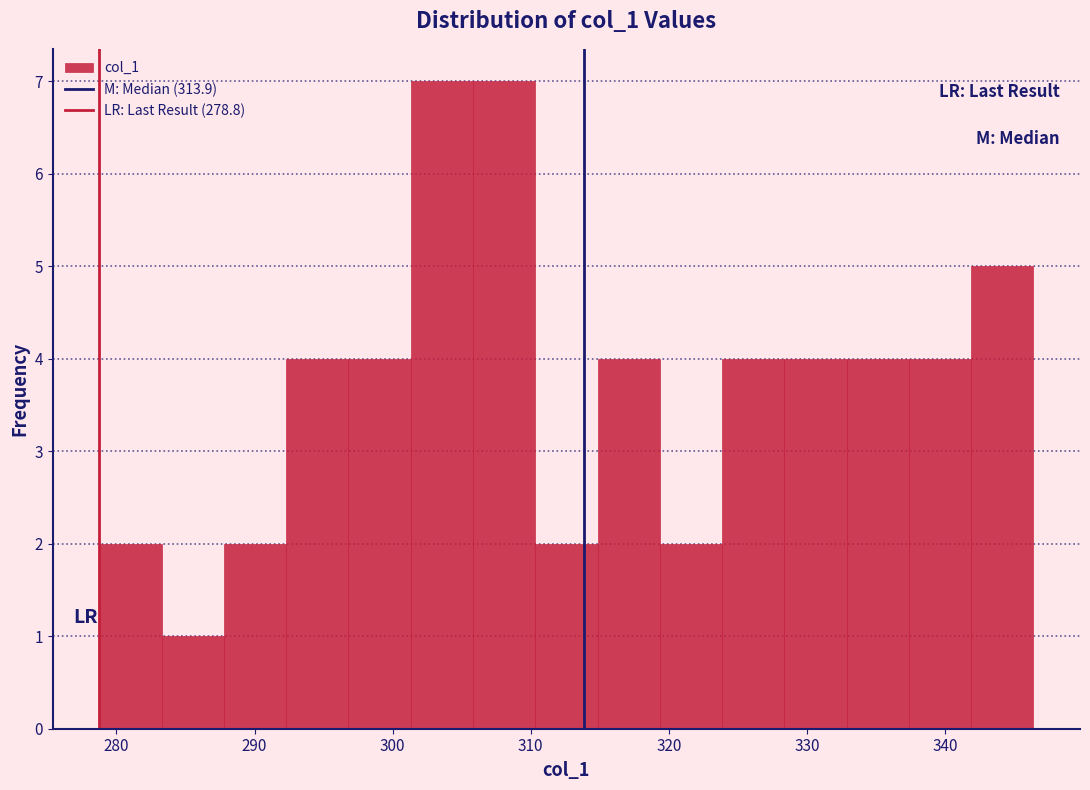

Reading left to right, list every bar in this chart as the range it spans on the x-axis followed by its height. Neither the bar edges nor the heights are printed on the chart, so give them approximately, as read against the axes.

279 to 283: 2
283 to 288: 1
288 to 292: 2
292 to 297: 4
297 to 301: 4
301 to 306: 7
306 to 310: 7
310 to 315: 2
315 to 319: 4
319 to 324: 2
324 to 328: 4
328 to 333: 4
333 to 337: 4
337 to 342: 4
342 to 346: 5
#####
▶ **Work to complete**:
Keep only the lines of the data above that contain the string "read", and copy each of them in full. Case counts.

▶ **Answer for this exercise**:
Reading left to right, list every bar in this chart as the range it spans on the x-axis followed by its height. Neither the bar edges nor the heights are printed on the chart, so give them approximately, as read against the axes.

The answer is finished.